The South Korean marque says it is facing a “nightmare” situation in securing parts for use on its i20 N WRC cars due to a worldwide shortage of several raw materials.
The automotive sector has been hit hard by a shortage in computer chips and electronic componentry, which first came to light at the height of the COVID-19 pandemic. This problem has since been affected by rising energy costs that have affected suppliers, a factor exacerbated following Russia’s invasion of Ukraine.
The issue has not escaped the motorsport industry with Hyundai’s deputy team director Julien Moncet revealing the struggle his team has been facing to ensure it has enough parts for its cars this year and for 2023.
Moncet says many of the team’s suppliers are struggling to obtain raw materials, while costs have also spiralled to add to the supply chain headache.
As a result, Hyundai is already planning for next season now with some components facing a six-month delivery time.
“We have damaged quite a lot of parts in Kenya and so on and to make sure we could increase our stock again was our main target in the last few days,” Moncet told Motorsport.com.
“I would say it is a nightmare. It [the shortage of key materials] is really difficult, it is not only impacting motorsport but all of the economy.
“Parts that we used to be able to get in a few days and weeks are taking a few months to arrive and even more in some cases.
“It is really tricky because some suppliers have had problems with COVID and then there is Brexit and the impact of the situation in Ukraine.
Dani Sordo, Candido Carrera, Hyundai World Rally Team Hyundai i20 N Rally1
Photo by: Hyundai Motorsport
“All of the suppliers are lacking in raw materials. The costs have also exploded really so it makes our life much more difficult as we have to review our complete chain supply process.
“For example, we are already working on parts for next year, which is six months in advance, because at the minute for some parts it is a six-month delivery time.
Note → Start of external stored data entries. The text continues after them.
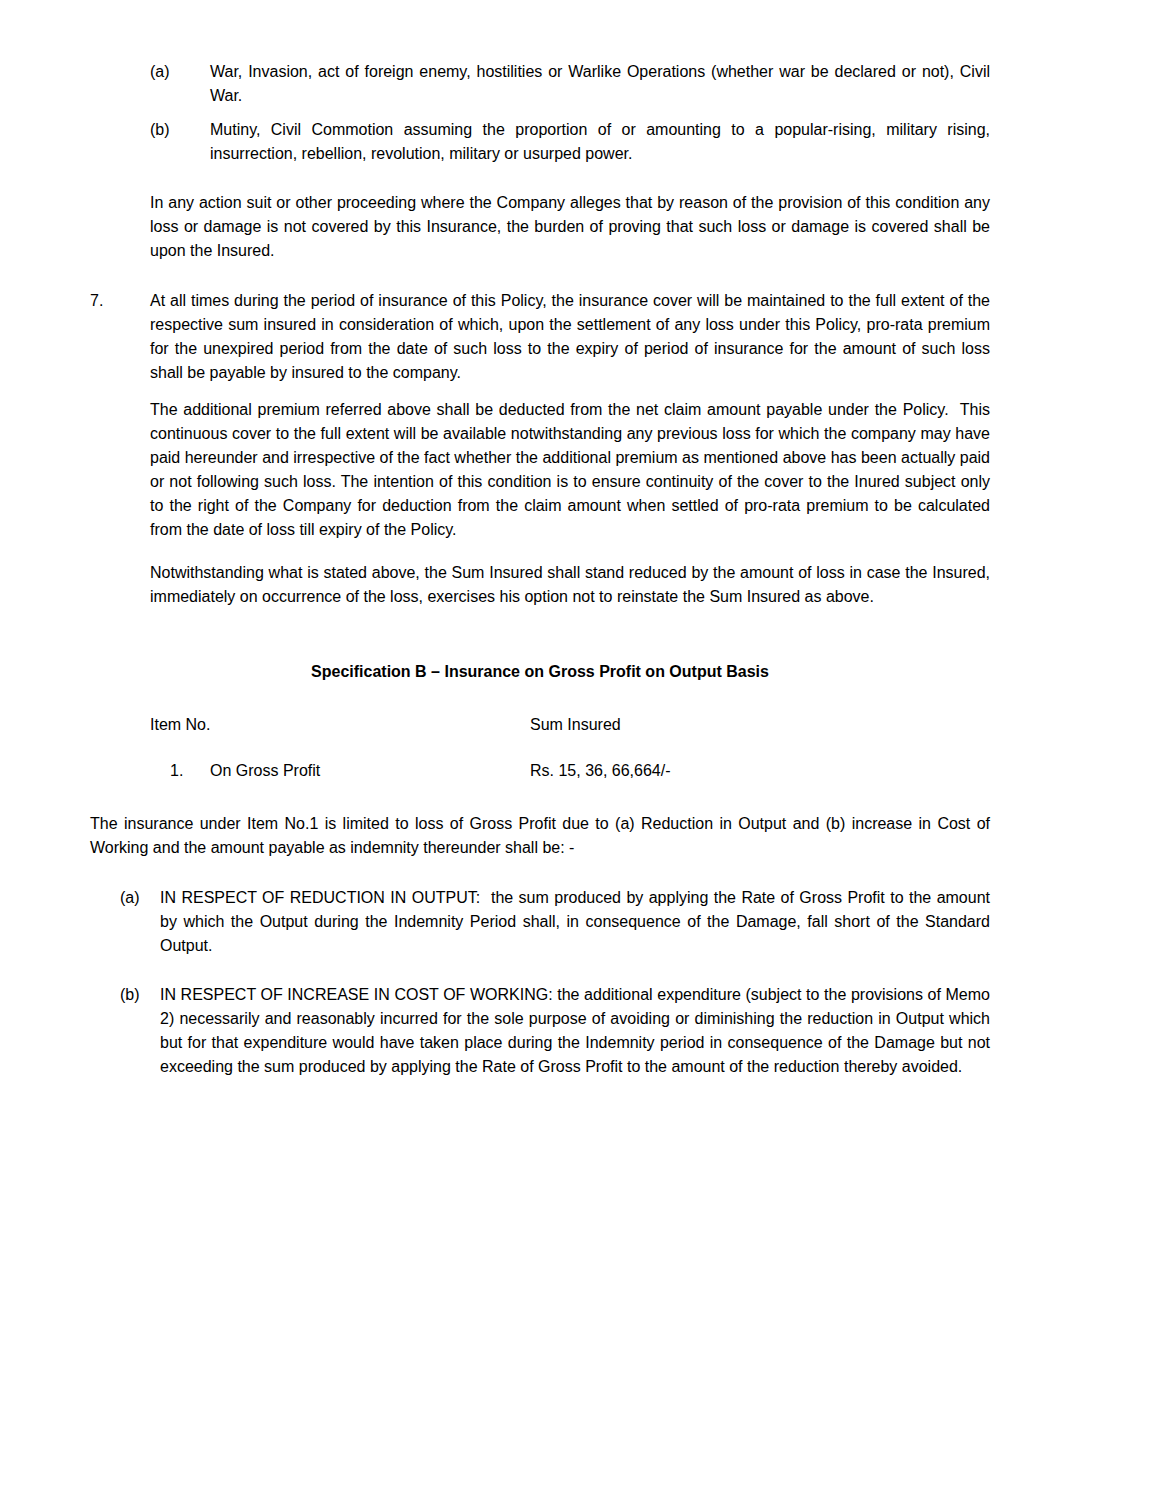(a)
War, Invasion, act of foreign enemy, hostilities or Warlike Operations (whether war be declared or not), Civil War.
(b)
Mutiny, Civil Commotion assuming the proportion of or amounting to a popular-rising, military rising, insurrection, rebellion, revolution, military or usurped power.
In any action suit or other proceeding where the Company alleges that by reason of the provision of this condition any loss or damage is not covered by this Insurance, the burden of proving that such loss or damage is covered shall be upon the Insured.
7.
At all times during the period of insurance of this Policy, the insurance cover will be maintained to the full extent of the respective sum insured in consideration of which, upon the settlement of any loss under this Policy, pro-rata premium for the unexpired period from the date of such loss to the expiry of period of insurance for the amount of such loss shall be payable by insured to the company.
The additional premium referred above shall be deducted from the net claim amount payable under the Policy. This continuous cover to the full extent will be available notwithstanding any previous loss for which the company may have paid hereunder and irrespective of the fact whether the additional premium as mentioned above has been actually paid or not following such loss. The intention of this condition is to ensure continuity of the cover to the Inured subject only to the right of the Company for deduction from the claim amount when settled of pro-rata premium to be calculated from the date of loss till expiry of the Policy.
Notwithstanding what is stated above, the Sum Insured shall stand reduced by the amount of loss in case the Insured, immediately on occurrence of the loss, exercises his option not to reinstate the Sum Insured as above.
Specification B – Insurance on Gross Profit on Output Basis
Item No.
Sum Insured
1.
On Gross Profit
Rs. 15, 36, 66,664/-
The insurance under Item No.1 is limited to loss of Gross Profit due to (a) Reduction in Output and (b) increase in Cost of Working and the amount payable as indemnity thereunder shall be: -
(a)
IN RESPECT OF REDUCTION IN OUTPUT: the sum produced by applying the Rate of Gross Profit to the amount by which the Output during the Indemnity Period shall, in consequence of the Damage, fall short of the Standard Output.
(b)
IN RESPECT OF INCREASE IN COST OF WORKING: the additional expenditure (subject to the provisions of Memo 2) necessarily and reasonably incurred for the sole purpose of avoiding or diminishing the reduction in Output which but for that expenditure would have taken place during the Indemnity period in consequence of the Damage but not exceeding the sum produced by applying the Rate of Gross Profit to the amount of the reduction thereby avoided.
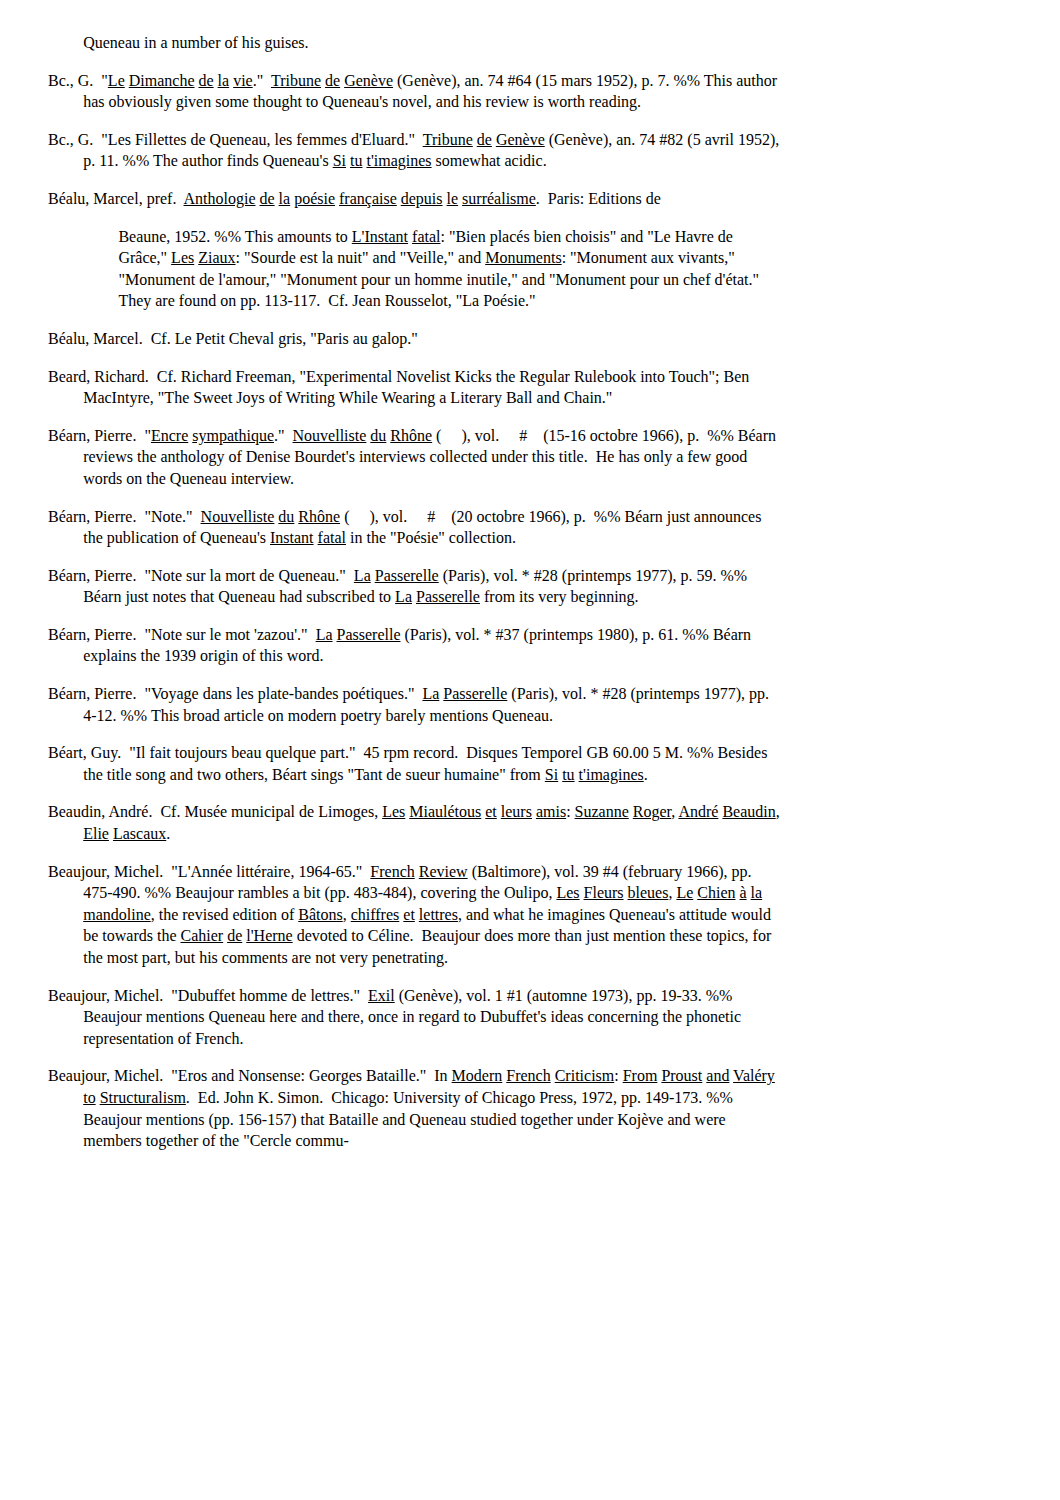Queneau in a number of his guises.
Bc., G. "Le Dimanche de la vie." Tribune de Genève (Genève), an. 74 #64 (15 mars 1952), p. 7. %% This author has obviously given some thought to Queneau's novel, and his review is worth reading.
Bc., G. "Les Fillettes de Queneau, les femmes d'Eluard." Tribune de Genève (Genève), an. 74 #82 (5 avril 1952), p. 11. %% The author finds Queneau's Si tu t'imagines somewhat acidic.
Béalu, Marcel, pref. Anthologie de la poésie française depuis le surréalisme. Paris: Editions de
Beaune, 1952. %% This amounts to L'Instant fatal: "Bien placés bien choisis" and "Le Havre de Grâce," Les Ziaux: "Sourde est la nuit" and "Veille," and Monuments: "Monument aux vivants," "Monument de l'amour," "Monument pour un homme inutile," and "Monument pour un chef d'état." They are found on pp. 113-117. Cf. Jean Rousselot, "La Poésie."
Béalu, Marcel. Cf. Le Petit Cheval gris, "Paris au galop."
Beard, Richard. Cf. Richard Freeman, "Experimental Novelist Kicks the Regular Rulebook into Touch"; Ben MacIntyre, "The Sweet Joys of Writing While Wearing a Literary Ball and Chain."
Béarn, Pierre. "Encre sympathique." Nouvelliste du Rhône ( ), vol. # (15-16 octobre 1966), p. %% Béarn reviews the anthology of Denise Bourdet's interviews collected under this title. He has only a few good words on the Queneau interview.
Béarn, Pierre. "Note." Nouvelliste du Rhône ( ), vol. # (20 octobre 1966), p. %% Béarn just announces the publication of Queneau's Instant fatal in the "Poésie" collection.
Béarn, Pierre. "Note sur la mort de Queneau." La Passerelle (Paris), vol. * #28 (printemps 1977), p. 59. %% Béarn just notes that Queneau had subscribed to La Passerelle from its very beginning.
Béarn, Pierre. "Note sur le mot 'zazou'." La Passerelle (Paris), vol. * #37 (printemps 1980), p. 61. %% Béarn explains the 1939 origin of this word.
Béarn, Pierre. "Voyage dans les plate-bandes poétiques." La Passerelle (Paris), vol. * #28 (printemps 1977), pp. 4-12. %% This broad article on modern poetry barely mentions Queneau.
Béart, Guy. "Il fait toujours beau quelque part." 45 rpm record. Disques Temporel GB 60.00 5 M. %% Besides the title song and two others, Béart sings "Tant de sueur humaine" from Si tu t'imagines.
Beaudin, André. Cf. Musée municipal de Limoges, Les Miaulétous et leurs amis: Suzanne Roger, André Beaudin, Elie Lascaux.
Beaujour, Michel. "L'Année littéraire, 1964-65." French Review (Baltimore), vol. 39 #4 (february 1966), pp. 475-490. %% Beaujour rambles a bit (pp. 483-484), covering the Oulipo, Les Fleurs bleues, Le Chien à la mandoline, the revised edition of Bâtons, chiffres et lettres, and what he imagines Queneau's attitude would be towards the Cahier de l'Herne devoted to Céline. Beaujour does more than just mention these topics, for the most part, but his comments are not very penetrating.
Beaujour, Michel. "Dubuffet homme de lettres." Exil (Genève), vol. 1 #1 (automne 1973), pp. 19-33. %% Beaujour mentions Queneau here and there, once in regard to Dubuffet's ideas concerning the phonetic representation of French.
Beaujour, Michel. "Eros and Nonsense: Georges Bataille." In Modern French Criticism: From Proust and Valéry to Structuralism. Ed. John K. Simon. Chicago: University of Chicago Press, 1972, pp. 149-173. %% Beaujour mentions (pp. 156-157) that Bataille and Queneau studied together under Kojève and were members together of the "Cercle commu-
“It is completely crazy. This has changed a lot in terms of our development capacity. We have to make sure we have enough [parts] for production and for rallies. I can tell you is not easy.”
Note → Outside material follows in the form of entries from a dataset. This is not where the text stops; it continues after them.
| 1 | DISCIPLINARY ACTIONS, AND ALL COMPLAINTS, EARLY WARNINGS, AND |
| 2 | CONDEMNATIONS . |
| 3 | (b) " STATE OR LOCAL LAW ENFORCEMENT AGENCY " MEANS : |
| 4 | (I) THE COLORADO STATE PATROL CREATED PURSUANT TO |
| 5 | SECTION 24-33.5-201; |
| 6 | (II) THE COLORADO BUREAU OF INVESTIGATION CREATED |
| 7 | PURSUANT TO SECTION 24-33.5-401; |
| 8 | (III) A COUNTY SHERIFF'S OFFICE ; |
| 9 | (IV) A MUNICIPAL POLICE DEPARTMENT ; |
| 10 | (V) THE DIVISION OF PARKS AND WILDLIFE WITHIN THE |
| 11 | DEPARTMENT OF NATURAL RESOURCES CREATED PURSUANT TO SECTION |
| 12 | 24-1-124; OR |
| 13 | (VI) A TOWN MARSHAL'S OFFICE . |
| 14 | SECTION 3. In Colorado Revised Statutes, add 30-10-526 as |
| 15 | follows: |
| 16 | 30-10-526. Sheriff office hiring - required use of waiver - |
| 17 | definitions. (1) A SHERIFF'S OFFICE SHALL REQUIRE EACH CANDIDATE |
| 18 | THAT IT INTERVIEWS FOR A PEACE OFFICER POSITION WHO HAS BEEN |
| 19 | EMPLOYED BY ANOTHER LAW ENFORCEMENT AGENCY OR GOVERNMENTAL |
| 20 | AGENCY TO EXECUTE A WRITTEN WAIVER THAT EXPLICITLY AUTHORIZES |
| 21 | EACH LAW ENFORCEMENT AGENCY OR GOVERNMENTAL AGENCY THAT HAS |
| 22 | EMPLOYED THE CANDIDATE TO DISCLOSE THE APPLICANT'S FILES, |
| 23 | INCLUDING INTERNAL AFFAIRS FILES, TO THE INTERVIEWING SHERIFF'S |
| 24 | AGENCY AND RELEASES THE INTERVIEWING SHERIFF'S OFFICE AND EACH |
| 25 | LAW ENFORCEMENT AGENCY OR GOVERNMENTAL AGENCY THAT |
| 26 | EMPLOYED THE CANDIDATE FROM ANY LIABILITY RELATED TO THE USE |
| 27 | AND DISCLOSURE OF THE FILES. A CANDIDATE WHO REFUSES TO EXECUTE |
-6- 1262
To combat the problem, Moncet says his team is looking into ways it can increase the production of parts from its Alzenau base in Germany.
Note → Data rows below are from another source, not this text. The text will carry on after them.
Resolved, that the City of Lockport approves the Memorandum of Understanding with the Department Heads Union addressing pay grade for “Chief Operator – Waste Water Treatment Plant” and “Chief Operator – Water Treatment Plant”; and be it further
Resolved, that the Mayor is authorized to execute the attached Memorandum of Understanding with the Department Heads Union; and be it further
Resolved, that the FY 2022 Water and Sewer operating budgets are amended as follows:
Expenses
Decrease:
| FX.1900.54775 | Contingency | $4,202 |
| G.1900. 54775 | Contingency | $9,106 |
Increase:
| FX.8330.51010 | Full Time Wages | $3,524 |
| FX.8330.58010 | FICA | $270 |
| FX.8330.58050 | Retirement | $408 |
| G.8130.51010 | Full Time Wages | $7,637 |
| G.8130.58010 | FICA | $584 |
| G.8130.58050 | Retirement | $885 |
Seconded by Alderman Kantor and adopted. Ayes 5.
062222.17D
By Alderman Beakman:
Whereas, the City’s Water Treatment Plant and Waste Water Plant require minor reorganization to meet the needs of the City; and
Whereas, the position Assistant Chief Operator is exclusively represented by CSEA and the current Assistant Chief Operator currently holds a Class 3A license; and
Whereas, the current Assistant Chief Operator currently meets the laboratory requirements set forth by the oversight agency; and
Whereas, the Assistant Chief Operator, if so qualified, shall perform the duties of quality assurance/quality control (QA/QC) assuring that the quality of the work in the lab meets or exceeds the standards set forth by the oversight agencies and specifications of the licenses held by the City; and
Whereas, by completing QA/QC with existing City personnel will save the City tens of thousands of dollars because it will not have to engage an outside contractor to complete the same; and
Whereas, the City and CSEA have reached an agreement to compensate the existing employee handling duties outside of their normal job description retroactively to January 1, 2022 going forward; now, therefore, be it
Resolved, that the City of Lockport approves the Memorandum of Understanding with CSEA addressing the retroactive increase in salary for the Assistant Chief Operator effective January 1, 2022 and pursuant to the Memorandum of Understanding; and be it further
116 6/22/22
“I think Toyota has much more in-house capacity than we have,” Moncet added. “I think it is good for them. When you can’t get the parts from suppliers outside you have to find another way, and one way is to increase to increase our internal capacity.
“It is something we are working on but you need the tools, the people and the space, it is not something we can do in two weeks.”
Despite the parts supply problem, Hyundai continued with its preparation for this weekend’s Rally Estonia by conducting a pre-event test at its new Finland test site.